The state Department of Environmental Protection is at its lowest staffing level in 12 years, leading to fewer enforcement actions and fine collections. At the Department of Conservation and Recreation, there are almost 400 fewer full-time positions now than there were a decade ago. And the Division of Ecological Restoration needs to address thousands of dams and culverts that have gone past their planned lifespans.

Advocacy groups agree: several state agencies charged with protecting the environment need more funding, particularly as climate change continues to increase risks and challenges. They gathered at the State House on Tuesday to urge lawmakers to invest millions of dollars, far beyond the level proposed by Gov. Charlie Baker, in those departments.

"Our environmental agencies have faced steep cuts in staff and resources in the last decade or so," said Elizabeth Henry, president of the Environmental League of Massachusetts. "We now have a third fewer staff in our key agencies and substantially less enforcement than we've almost ever had."

Many of the issues raised Tuesday dealt with staffing at the state's environmental agencies, with suggestions for additional funding to fill positions that had been cut. Even as climate change becomes a more central issue, most of the departments involved have fewer people working today than they did in recent years.

That trend carries significant effects. A Boston Globe review in 2017 found that, as the the DEP's workforce decreased by about a third in the past 10 years, enforcement against serious violations dropped 50 percent and fines dropped 75 percent.

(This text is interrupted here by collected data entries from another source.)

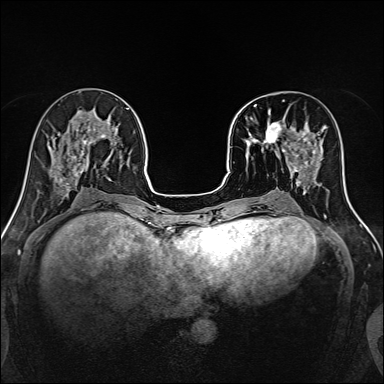
Breast MRI, one axial slice. Position 52 of 160 along the scan axis. Dynamic contrast-enhanced series, time point 2 of 7 at this slice position (early post-contrast). 1.5 T. TE 2.4 ms, TR 5.2 ms. 1 mm slice thickness. 384 × 384 image matrix, field of view 300 × 300 mm. Female patient.
Outlined on this slice (semi-automatic segmentation, software-assisted and operator-edited):
- enhancing-tissue mask used for the functional tumour volume (all voxels passing the contrast-enhancement thresholds inside the analysis volume; usually the tumour): box from (x=244, y=101) to (x=316, y=170) px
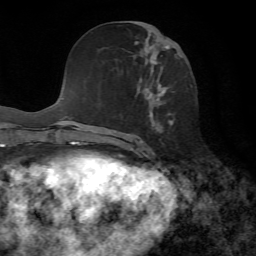
Breast MRI, one axial slice; position 29 of 72 along the scan axis; cropped to one breast; dynamic contrast-enhanced series, time point 2 of 7 at this slice position (early post-contrast); 1.5 T; TE 4.3 ms, TR 8.7 ms; 2.2 mm slice thickness; 256 × 256 image matrix, field of view 180 × 180 mm. Female patient.
Structures marked on this image (semi-automatic segmentation, software-assisted and operator-edited):
- enhancing-tissue mask used for the functional tumour volume (all voxels passing the contrast-enhancement thresholds inside the analysis volume; usually the tumour): bounding box (x1, y1, x2, y2) in pixels: (121, 21, 174, 153)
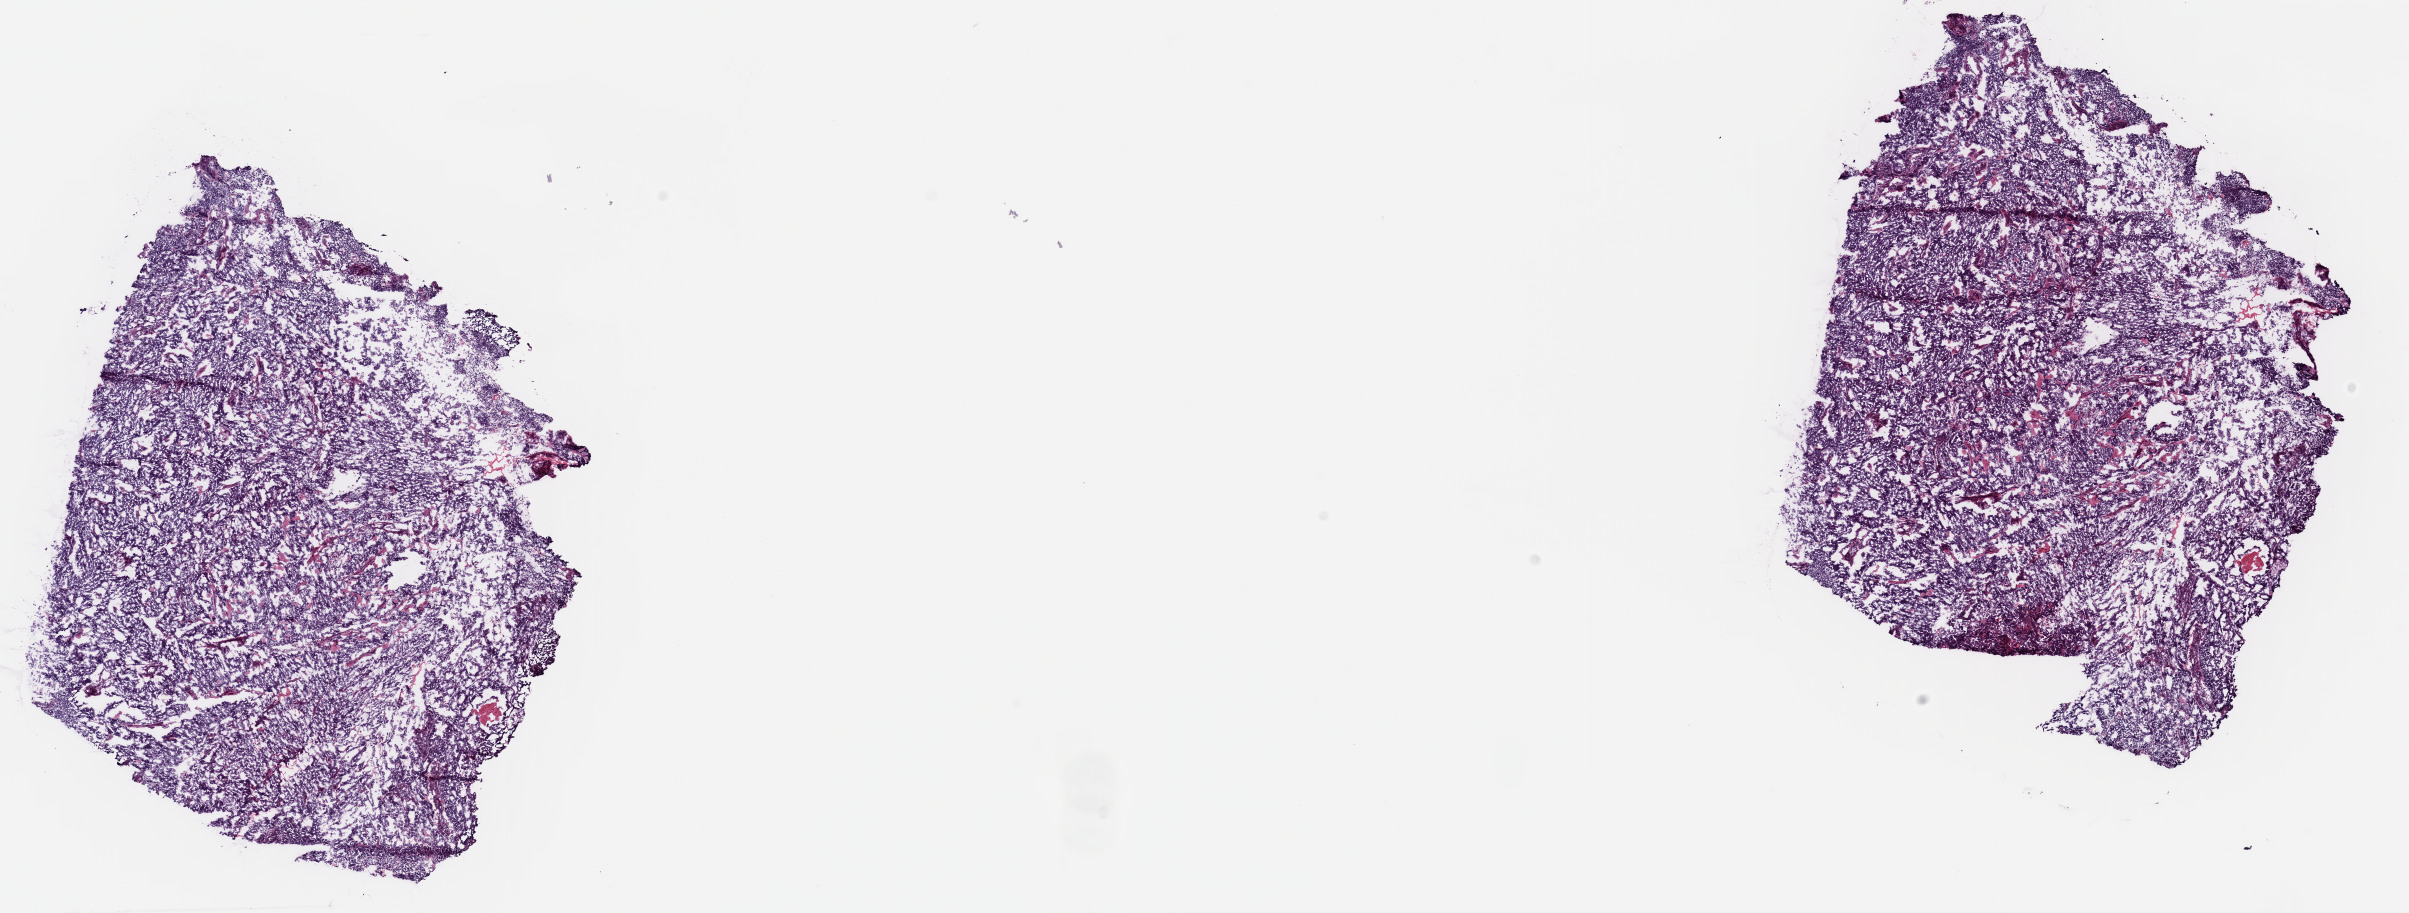
Whole-slide histology image, H&E-stained, a low-resolution overview of the entire scanned area, about 19.0 x 7.2 mm (acquisition: 40x scan). Frozen section. Uterus, primary tumour sample. Female patient. Composition of this section per pathologist review: tumour cells 93%, tumour nuclei 97%.
Histologic diagnosis: Endometrioid adenocarcinoma, NOS (endometrium).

"They didn't have the staff to go out and do the inspections to meet with folks and do a follow-up for enforcements," said Gabby Queenan, policy director for the Massachusetts River Alliance. "It's really an accident waiting to happen."

Advocates often point toward the overall percentage of the budget used for conservation and protection. In the early 2000s, about 1 percent of the budget went to environmental agencies, but in recent years, as the total budget has raced past $40 billion, that figure has hovered around 0.6 percent.

"With increasing challenges we face due to climate change, this is not sufficient," Henry said.

Gov. Charlie Baker's fiscal year 2020 budget does allocate increases to DEP, DCR and DER, but Henry said it's only an "incremental step" that needs to be expanded. Environmental groups behind the "Green Budget" presentation Tuesday suggested increasing funding for DCR State Parks and Recreation to $47 million, DCR Watershed Management to $1.5 million, amd DER to $1.75 million.

The group and Baker agreed on DEP administration, though, with both parties proposing an increase up to $31.5 million in fiscal year 2020.

"All of these agencies people think we can squeeze and get away with — the price is visible now and it's going to be visible in the future," said Sen. William Brownsberger, a member of the Senate's Global Warming and Climate Change Committee. "Strengthening our commitment to these environmental agencies is a very fundamental thing."

There was a sense of optimism at Tuesday's presentation. Rep. William "Smitty" Pignatelli, chair of the House Environment, Natural Resources and Agriculture Committee, pointed to Speaker Robert DeLeo's proposal for a 10-year, $1 billion environmental grant program as a sign of progress.

"Climate change is very different from one end of this Commonwealth to another, but it's impacting us just the same," Pignatelli said. "We're ready to go to work."